My answer to the point no.(i) is in the affirmative, to the point no.(ii) is No. The compensation, therefore, is required to be enhanced.
11. In the result, the Appeal is dismissed.
However, enhancement in the compensation is hereby granted for the reasons to follow.
REASONS
12. It should be noted that before the learned Member of the Tribunal, eye witness, as detailed supra was examined. He deposed that the accident had occurred due to the rash and negligent driving of the appellant no.4. Pleadings in the Motor Accident Claim Petition and the documents on record would show that 20-25 persons were travelling by the jeep and the deceased was sitting by the right side of the driver. However, only these two factors cannot be considered for arriving at the conclusion. Definite independent evidence was led by the respondents i.e. original applicants and, therefore, the findings cannot be disturbed.

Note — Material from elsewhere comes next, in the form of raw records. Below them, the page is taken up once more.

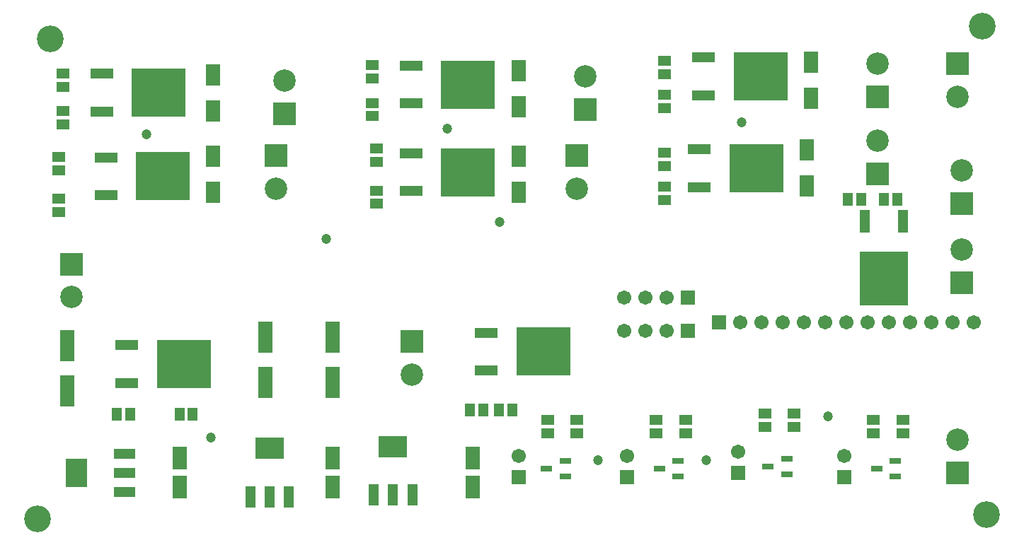
<source format=gts>
G04*
G04 #@! TF.GenerationSoftware,Altium Limited,Altium Designer,18.0.9 (584)*
G04*
G04 Layer_Color=8388736*
%FSLAX25Y25*%
%MOIN*%
G70*
G01*
G75*
%ADD30R,0.05328X0.03162*%
%ADD31R,0.13792X0.10249*%
%ADD32R,0.04737X0.10249*%
%ADD33R,0.05918X0.04737*%
%ADD34R,0.06942X0.09973*%
%ADD35R,0.07099X0.14580*%
%ADD36R,0.07099X0.10642*%
%ADD37R,0.10721X0.04501*%
%ADD38R,0.25328X0.23123*%
%ADD39R,0.04737X0.05918*%
%ADD40R,0.04501X0.10721*%
%ADD41R,0.23123X0.25328*%
%ADD42R,0.10249X0.04737*%
%ADD43R,0.10249X0.13792*%
%ADD44R,0.10544X0.10544*%
%ADD45C,0.10544*%
%ADD46C,0.06706*%
%ADD47R,0.06706X0.06706*%
%ADD48R,0.06706X0.06706*%
%ADD49C,0.12611*%
%ADD50C,0.04737*%
D30*
X366634Y38189D02*
D03*
Y30709D02*
D03*
X357776Y34449D02*
D03*
X417815Y37205D02*
D03*
Y29724D02*
D03*
X408957Y33465D02*
D03*
X262303Y37205D02*
D03*
Y29724D02*
D03*
X253445Y33465D02*
D03*
X315453Y37205D02*
D03*
Y29724D02*
D03*
X306594Y33465D02*
D03*
D31*
X181102Y43898D02*
D03*
X123031Y42913D02*
D03*
D32*
X172047Y21063D02*
D03*
X181102D02*
D03*
X190157D02*
D03*
X132087Y20079D02*
D03*
X123031D02*
D03*
X113976D02*
D03*
D33*
X356299Y52953D02*
D03*
Y59252D02*
D03*
X318898Y50000D02*
D03*
Y56299D02*
D03*
X421260D02*
D03*
Y50000D02*
D03*
X309055Y175984D02*
D03*
Y182283D02*
D03*
Y166535D02*
D03*
Y160236D02*
D03*
X253937Y50000D02*
D03*
Y56299D02*
D03*
X305118Y50000D02*
D03*
Y56299D02*
D03*
X407480Y50000D02*
D03*
Y56299D02*
D03*
X267717Y56299D02*
D03*
Y50000D02*
D03*
X370079Y52953D02*
D03*
Y59252D02*
D03*
X173228Y177953D02*
D03*
Y184252D02*
D03*
X171260Y217323D02*
D03*
Y223622D02*
D03*
X173228Y164567D02*
D03*
Y158268D02*
D03*
X171260Y205906D02*
D03*
Y199606D02*
D03*
X23622Y174016D02*
D03*
Y180315D02*
D03*
X25591Y213386D02*
D03*
Y219685D02*
D03*
X309055Y219291D02*
D03*
Y225590D02*
D03*
X23622Y160630D02*
D03*
Y154331D02*
D03*
X25591Y201969D02*
D03*
Y195669D02*
D03*
X309055Y209842D02*
D03*
Y203543D02*
D03*
D34*
X377953Y208110D02*
D03*
Y224961D02*
D03*
X375984Y166772D02*
D03*
Y183622D02*
D03*
X240158Y180669D02*
D03*
Y163819D02*
D03*
X240158Y204173D02*
D03*
Y221024D02*
D03*
X96457Y180669D02*
D03*
Y163819D02*
D03*
X96457Y202205D02*
D03*
Y219055D02*
D03*
D35*
X27559Y70079D02*
D03*
Y91339D02*
D03*
X121063Y74016D02*
D03*
Y95276D02*
D03*
X152559Y74016D02*
D03*
Y95276D02*
D03*
D36*
X80709Y24606D02*
D03*
Y38386D02*
D03*
X218504Y24606D02*
D03*
Y38386D02*
D03*
X152559Y24606D02*
D03*
Y38386D02*
D03*
D37*
X325433Y166220D02*
D03*
Y184173D02*
D03*
X225039Y79606D02*
D03*
Y97559D02*
D03*
X189606Y164252D02*
D03*
Y182205D02*
D03*
Y205591D02*
D03*
Y223543D02*
D03*
X45906Y162283D02*
D03*
Y180236D02*
D03*
X43937Y201654D02*
D03*
Y219606D02*
D03*
X327402Y209528D02*
D03*
Y227480D02*
D03*
X55748Y73701D02*
D03*
Y91654D02*
D03*
D38*
X352284Y175197D02*
D03*
X251890Y88583D02*
D03*
X216457Y173228D02*
D03*
Y214567D02*
D03*
X72756Y171260D02*
D03*
X70787Y210630D02*
D03*
X354252Y218504D02*
D03*
X82598Y82677D02*
D03*
D39*
X412205Y160433D02*
D03*
X418504D02*
D03*
X401772D02*
D03*
X395472D02*
D03*
X223622Y61024D02*
D03*
X217323D02*
D03*
X231102D02*
D03*
X237402D02*
D03*
X57284Y59055D02*
D03*
X50984D02*
D03*
X80512D02*
D03*
X86811D02*
D03*
D40*
X403425Y149961D02*
D03*
X421378D02*
D03*
D41*
X412402Y123110D02*
D03*
D42*
X54724Y40551D02*
D03*
Y31496D02*
D03*
Y22441D02*
D03*
D43*
X31890Y31496D02*
D03*
D44*
X267717Y181024D02*
D03*
X271654Y202835D02*
D03*
X129921Y200866D02*
D03*
X125984Y181024D02*
D03*
X409449Y208740D02*
D03*
X29528Y129842D02*
D03*
X409449Y172323D02*
D03*
X448819Y121142D02*
D03*
Y158543D02*
D03*
X446850Y31575D02*
D03*
Y224331D02*
D03*
X189961Y93425D02*
D03*
D45*
X267717Y165433D02*
D03*
X271654Y218425D02*
D03*
X129921Y216457D02*
D03*
X125984Y165433D02*
D03*
X409449Y224331D02*
D03*
X29528Y114252D02*
D03*
X409449Y187913D02*
D03*
X448819Y136732D02*
D03*
Y174134D02*
D03*
X446850Y47165D02*
D03*
Y208740D02*
D03*
X189961Y77835D02*
D03*
D46*
X289882Y98425D02*
D03*
X299882D02*
D03*
X309882D02*
D03*
X289882Y114173D02*
D03*
X299882D02*
D03*
X309882D02*
D03*
X344646Y102362D02*
D03*
X354646D02*
D03*
X364646D02*
D03*
X374646D02*
D03*
X384646D02*
D03*
X394646D02*
D03*
X404646D02*
D03*
X414646D02*
D03*
X424646D02*
D03*
X434646D02*
D03*
X444646D02*
D03*
X454646D02*
D03*
X240158Y39528D02*
D03*
X291339D02*
D03*
X343504Y41496D02*
D03*
X393701Y39528D02*
D03*
D47*
X319882Y98425D02*
D03*
Y114173D02*
D03*
X334646Y102362D02*
D03*
D48*
X240158Y29528D02*
D03*
X291339D02*
D03*
X343504Y31496D02*
D03*
X393701Y29528D02*
D03*
D49*
X13780Y9843D02*
D03*
X460630Y11811D02*
D03*
X458661Y242126D02*
D03*
X19685Y236221D02*
D03*
D50*
X231299Y149606D02*
D03*
X149606Y141732D02*
D03*
X345472Y196850D02*
D03*
X64961Y190945D02*
D03*
X206693Y193898D02*
D03*
X95472Y48228D02*
D03*
X277559Y37402D02*
D03*
X328740D02*
D03*
X385827Y58071D02*
D03*
M02*

</source>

13. As regards the compensation, the learned Tribunal rightly came to the conclusion that on the own showing of the respondent no.1, i.e. the widow of the deceased, the deceased was a labour. Finding that the accident has occurred in the year 1991, the estimate of the learned Tribunal that at that time the deceased might have been earning Rs.900/- per month, as a labour, cannot be interfered.
14. Mr. Deshmukh, i/b. Mr. Shelke for respondent nos.1 to 3 further submitted that applying multiplier of 15 by the learned Member was wrong. He submits that as the age of the deceased was 25 years, the proper multiplier would have been 17. He further submits that towards the non-pecuniary damages, no compensation was granted.
15. Though, in the case of SarlaVarma (Smt.) and others Vs. Delhi Transport Corporation and anr. (2009) 6 S.C.C. 121, it has been held that in such a case, the proper multiplier would be 17, in the case of LeelaGupta and others V. State of Uttar Pradesh and others 2010 AIR SCW 5601, it has been later-on held by the Supreme Court that after a long period of time, such an issue need not be raised again. Therefore, the issue of application of proper multiplier would remain no more.
16. It is however clear from the order of the learned Member of the Tribunal that no non-pecuniary damages were granted. The deceased has left behind him young widow and minor children, who were three years and nine months respectively, at the time of filing of the appeal. In the circumstances, towards loss of consortium and loss of support, conventional amount of Rs.15,000/- ought to have been granted. Towards the funeral expenses, compensation of Rs.2000/- would be just.
17. In the result, the following order:
I) The Appeal is hereby dismissed without any order as to costs.
II) On the other hand, the appellants are jointly and severally directed to pay additional compensation of Rs.17,000/- to the respondent nos.1 to 3, upon their deposit of the necessary Court fees in this Court, within a period of four weeks from the date of this order.
III) Consequently, Civil Application no. 2675 of 2000 seeking stay to the impugned judgment of the Member, Motor Accident Claims Tribunal, does not survive and stands disposed of.